RAW DATA Start Marker

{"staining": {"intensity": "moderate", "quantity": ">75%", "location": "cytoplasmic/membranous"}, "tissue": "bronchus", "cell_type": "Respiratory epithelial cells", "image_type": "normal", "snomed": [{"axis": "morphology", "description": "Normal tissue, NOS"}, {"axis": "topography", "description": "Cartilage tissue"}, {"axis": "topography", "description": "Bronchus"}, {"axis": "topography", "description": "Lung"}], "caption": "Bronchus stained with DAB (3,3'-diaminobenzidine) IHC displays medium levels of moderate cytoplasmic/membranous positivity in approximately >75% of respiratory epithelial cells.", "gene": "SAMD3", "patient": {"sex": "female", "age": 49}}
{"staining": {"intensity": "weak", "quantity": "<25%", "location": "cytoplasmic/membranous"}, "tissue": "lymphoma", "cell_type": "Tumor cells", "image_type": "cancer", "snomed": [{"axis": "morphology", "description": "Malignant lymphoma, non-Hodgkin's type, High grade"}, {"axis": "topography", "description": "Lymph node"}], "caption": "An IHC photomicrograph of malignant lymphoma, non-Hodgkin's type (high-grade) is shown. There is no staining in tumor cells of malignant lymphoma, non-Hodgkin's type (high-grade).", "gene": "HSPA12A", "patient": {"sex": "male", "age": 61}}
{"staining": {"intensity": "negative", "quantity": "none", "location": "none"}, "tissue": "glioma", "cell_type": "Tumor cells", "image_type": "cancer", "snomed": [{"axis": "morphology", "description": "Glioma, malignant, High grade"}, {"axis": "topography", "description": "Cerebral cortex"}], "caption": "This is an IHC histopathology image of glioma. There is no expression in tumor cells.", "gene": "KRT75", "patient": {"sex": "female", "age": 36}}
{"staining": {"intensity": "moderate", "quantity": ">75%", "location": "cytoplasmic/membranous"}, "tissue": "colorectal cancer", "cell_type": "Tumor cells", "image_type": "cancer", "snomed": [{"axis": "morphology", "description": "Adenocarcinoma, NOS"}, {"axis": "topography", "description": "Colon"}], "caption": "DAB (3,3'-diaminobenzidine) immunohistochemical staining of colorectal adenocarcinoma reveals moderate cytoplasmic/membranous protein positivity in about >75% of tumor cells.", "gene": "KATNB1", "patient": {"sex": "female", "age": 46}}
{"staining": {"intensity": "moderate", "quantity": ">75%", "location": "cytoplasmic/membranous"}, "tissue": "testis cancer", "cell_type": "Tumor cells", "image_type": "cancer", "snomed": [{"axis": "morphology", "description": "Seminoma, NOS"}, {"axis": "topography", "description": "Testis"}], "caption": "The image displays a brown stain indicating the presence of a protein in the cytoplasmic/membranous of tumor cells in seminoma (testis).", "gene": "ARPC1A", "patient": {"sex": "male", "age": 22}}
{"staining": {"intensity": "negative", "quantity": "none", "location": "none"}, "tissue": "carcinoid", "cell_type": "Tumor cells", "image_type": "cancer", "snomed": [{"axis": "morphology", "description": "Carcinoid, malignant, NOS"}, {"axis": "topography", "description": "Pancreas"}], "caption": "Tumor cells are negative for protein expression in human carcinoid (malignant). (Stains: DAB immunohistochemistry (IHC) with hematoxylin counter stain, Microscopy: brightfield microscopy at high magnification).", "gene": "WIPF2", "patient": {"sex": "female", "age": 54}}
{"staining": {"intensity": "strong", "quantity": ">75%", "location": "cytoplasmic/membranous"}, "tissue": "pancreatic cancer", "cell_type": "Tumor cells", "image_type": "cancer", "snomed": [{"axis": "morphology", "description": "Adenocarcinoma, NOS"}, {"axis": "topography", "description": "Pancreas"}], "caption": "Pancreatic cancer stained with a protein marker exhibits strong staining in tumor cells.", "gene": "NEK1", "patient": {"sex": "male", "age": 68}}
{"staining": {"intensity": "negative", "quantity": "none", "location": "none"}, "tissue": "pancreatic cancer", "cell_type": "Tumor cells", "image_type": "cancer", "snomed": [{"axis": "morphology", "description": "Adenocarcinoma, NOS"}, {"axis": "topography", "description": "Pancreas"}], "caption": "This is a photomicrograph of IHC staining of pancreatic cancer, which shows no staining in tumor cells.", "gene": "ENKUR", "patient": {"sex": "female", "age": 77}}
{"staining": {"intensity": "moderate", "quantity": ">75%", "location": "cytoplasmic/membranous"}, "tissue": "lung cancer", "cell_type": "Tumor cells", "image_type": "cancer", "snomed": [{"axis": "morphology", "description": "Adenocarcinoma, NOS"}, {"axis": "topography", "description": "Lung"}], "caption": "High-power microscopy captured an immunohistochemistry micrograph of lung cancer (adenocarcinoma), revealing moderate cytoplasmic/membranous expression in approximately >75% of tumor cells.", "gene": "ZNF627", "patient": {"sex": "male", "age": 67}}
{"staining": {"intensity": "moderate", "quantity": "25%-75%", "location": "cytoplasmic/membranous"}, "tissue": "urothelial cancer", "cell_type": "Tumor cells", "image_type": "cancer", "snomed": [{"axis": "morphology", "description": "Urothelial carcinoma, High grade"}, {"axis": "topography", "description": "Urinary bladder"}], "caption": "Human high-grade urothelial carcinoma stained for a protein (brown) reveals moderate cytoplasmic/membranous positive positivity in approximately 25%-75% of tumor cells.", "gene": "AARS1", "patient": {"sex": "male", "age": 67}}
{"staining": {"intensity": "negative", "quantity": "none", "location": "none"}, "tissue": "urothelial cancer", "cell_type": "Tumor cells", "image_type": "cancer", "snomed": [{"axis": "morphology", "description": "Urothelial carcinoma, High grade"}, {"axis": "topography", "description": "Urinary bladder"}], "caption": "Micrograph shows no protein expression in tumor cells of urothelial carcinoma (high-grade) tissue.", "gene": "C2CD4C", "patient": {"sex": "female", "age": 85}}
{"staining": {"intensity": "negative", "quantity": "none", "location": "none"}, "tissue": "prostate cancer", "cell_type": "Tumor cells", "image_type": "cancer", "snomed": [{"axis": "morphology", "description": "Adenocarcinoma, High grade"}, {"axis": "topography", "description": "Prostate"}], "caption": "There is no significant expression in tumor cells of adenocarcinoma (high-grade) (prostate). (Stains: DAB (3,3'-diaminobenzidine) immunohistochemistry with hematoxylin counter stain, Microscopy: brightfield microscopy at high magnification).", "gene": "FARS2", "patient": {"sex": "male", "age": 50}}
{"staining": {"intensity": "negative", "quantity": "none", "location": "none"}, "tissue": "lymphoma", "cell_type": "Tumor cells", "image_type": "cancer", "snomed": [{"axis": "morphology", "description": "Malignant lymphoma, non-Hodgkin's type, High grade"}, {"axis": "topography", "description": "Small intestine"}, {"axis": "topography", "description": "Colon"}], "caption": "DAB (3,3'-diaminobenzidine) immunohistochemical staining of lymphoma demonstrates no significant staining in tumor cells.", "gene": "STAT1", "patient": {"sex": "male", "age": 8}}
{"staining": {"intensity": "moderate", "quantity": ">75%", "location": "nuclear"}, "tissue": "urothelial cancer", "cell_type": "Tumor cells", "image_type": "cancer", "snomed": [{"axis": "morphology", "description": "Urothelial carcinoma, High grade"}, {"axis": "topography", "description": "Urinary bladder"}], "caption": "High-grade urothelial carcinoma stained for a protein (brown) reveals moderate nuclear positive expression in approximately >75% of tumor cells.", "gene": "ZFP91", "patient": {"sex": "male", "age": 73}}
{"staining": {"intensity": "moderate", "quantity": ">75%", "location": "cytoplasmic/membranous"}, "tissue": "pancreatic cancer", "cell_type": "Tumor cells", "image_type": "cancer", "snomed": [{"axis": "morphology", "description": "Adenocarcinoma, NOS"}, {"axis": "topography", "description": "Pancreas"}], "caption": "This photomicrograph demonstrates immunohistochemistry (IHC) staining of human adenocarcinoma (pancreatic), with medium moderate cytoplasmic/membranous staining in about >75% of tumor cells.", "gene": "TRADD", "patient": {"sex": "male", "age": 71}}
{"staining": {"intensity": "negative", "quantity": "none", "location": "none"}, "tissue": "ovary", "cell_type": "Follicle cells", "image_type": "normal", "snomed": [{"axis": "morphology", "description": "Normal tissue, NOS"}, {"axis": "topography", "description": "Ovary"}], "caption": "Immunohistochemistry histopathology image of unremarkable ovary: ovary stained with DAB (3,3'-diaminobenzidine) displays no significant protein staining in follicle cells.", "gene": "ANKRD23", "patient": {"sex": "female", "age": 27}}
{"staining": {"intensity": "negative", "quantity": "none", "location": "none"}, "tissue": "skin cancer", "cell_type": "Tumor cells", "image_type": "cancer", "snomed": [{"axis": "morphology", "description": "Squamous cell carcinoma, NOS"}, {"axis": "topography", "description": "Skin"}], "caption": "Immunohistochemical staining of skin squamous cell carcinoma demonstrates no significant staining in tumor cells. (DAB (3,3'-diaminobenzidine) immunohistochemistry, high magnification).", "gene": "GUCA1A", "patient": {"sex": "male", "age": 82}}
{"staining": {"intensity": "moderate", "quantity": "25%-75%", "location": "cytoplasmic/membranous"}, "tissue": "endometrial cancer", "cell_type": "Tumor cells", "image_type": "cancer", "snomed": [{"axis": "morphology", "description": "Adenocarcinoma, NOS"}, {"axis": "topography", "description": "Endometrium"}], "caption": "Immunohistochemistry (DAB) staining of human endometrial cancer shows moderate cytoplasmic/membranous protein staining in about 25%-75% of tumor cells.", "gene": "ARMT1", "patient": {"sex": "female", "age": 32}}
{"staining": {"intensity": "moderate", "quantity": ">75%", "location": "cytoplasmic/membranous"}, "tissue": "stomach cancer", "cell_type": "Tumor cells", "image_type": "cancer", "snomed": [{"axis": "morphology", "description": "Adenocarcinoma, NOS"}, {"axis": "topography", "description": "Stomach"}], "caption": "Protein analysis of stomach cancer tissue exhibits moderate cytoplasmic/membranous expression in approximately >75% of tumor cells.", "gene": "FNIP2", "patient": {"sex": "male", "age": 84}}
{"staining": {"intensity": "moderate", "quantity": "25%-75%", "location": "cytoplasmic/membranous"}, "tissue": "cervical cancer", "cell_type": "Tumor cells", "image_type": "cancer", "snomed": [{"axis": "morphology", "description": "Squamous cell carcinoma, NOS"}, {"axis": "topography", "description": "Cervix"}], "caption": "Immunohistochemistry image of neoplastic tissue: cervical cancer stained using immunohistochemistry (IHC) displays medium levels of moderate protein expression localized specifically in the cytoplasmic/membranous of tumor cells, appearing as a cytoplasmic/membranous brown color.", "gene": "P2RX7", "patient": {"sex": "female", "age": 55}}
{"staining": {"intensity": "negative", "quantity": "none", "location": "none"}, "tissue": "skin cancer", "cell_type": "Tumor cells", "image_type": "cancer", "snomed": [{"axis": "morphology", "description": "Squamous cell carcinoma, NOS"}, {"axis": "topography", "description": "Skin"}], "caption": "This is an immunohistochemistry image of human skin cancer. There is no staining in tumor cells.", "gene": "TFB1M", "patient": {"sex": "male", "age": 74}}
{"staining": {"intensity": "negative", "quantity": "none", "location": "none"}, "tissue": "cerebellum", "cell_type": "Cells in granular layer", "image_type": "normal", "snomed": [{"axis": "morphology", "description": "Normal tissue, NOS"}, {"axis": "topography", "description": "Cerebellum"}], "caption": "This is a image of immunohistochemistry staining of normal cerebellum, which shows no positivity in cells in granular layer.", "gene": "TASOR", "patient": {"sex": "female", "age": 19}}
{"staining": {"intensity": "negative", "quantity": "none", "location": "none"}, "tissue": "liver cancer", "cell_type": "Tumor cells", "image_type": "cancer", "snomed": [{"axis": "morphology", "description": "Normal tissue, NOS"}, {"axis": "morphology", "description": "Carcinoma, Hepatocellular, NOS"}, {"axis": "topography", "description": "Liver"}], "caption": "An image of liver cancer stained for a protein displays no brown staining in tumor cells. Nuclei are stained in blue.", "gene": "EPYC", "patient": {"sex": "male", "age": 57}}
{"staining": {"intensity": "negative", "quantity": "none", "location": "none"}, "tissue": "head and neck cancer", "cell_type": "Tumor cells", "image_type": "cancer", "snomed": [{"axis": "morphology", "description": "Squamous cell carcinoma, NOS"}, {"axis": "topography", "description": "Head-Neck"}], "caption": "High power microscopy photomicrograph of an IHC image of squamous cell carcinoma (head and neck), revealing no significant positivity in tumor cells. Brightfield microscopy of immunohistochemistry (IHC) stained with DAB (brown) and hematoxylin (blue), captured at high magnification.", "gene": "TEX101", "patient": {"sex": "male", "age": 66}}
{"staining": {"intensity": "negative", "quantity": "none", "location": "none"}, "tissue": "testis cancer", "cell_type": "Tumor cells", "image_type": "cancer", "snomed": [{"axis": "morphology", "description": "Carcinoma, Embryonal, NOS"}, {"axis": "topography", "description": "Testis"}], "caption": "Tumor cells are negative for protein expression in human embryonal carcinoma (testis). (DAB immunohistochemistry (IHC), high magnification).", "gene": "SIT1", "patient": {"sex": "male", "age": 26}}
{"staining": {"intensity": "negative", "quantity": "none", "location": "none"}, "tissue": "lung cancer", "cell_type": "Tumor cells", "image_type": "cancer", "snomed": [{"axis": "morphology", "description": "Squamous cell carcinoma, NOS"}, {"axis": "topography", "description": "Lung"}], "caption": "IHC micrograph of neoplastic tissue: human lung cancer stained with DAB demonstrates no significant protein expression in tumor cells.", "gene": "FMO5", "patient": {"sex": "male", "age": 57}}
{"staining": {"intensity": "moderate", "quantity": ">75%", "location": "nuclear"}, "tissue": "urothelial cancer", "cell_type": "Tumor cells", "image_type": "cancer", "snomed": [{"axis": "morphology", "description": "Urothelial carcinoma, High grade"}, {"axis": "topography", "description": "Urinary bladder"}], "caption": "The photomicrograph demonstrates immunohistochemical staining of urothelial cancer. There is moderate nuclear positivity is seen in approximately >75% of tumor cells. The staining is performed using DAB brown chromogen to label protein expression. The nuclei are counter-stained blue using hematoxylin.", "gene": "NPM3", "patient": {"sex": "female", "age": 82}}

RAW DATA End Marker

• _WHAT TO WORK ON_
Above are the records. Copy the lines beginning at the one that has "photomicrograph demonstrates immunohistochemistry" and ending with the one that has "(DAB) staining of", unchanged.

• _ANSWER TO THIS EXERCISE_
{"staining": {"intensity": "moderate", "quantity": ">75%", "location": "cytoplasmic/membranous"}, "tissue": "pancreatic cancer", "cell_type": "Tumor cells", "image_type": "cancer", "snomed": [{"axis": "morphology", "description": "Adenocarcinoma, NOS"}, {"axis": "topography", "description": "Pancreas"}], "caption": "This photomicrograph demonstrates immunohistochemistry (IHC) staining of human adenocarcinoma (pancreatic), with medium moderate cytoplasmic/membranous staining in about >75% of tumor cells.", "gene": "TRADD", "patient": {"sex": "male", "age": 71}}
{"staining": {"intensity": "negative", "quantity": "none", "location": "none"}, "tissue": "ovary", "cell_type": "Follicle cells", "image_type": "normal", "snomed": [{"axis": "morphology", "description": "Normal tissue, NOS"}, {"axis": "topography", "description": "Ovary"}], "caption": "Immunohistochemistry histopathology image of unremarkable ovary: ovary stained with DAB (3,3'-diaminobenzidine) displays no significant protein staining in follicle cells.", "gene": "ANKRD23", "patient": {"sex": "female", "age": 27}}
{"staining": {"intensity": "negative", "quantity": "none", "location": "none"}, "tissue": "skin cancer", "cell_type": "Tumor cells", "image_type": "cancer", "snomed": [{"axis": "morphology", "description": "Squamous cell carcinoma, NOS"}, {"axis": "topography", "description": "Skin"}], "caption": "Immunohistochemical staining of skin squamous cell carcinoma demonstrates no significant staining in tumor cells. (DAB (3,3'-diaminobenzidine) immunohistochemistry, high magnification).", "gene": "GUCA1A", "patient": {"sex": "male", "age": 82}}
{"staining": {"intensity": "moderate", "quantity": "25%-75%", "location": "cytoplasmic/membranous"}, "tissue": "endometrial cancer", "cell_type": "Tumor cells", "image_type": "cancer", "snomed": [{"axis": "morphology", "description": "Adenocarcinoma, NOS"}, {"axis": "topography", "description": "Endometrium"}], "caption": "Immunohistochemistry (DAB) staining of human endometrial cancer shows moderate cytoplasmic/membranous protein staining in about 25%-75% of tumor cells.", "gene": "ARMT1", "patient": {"sex": "female", "age": 32}}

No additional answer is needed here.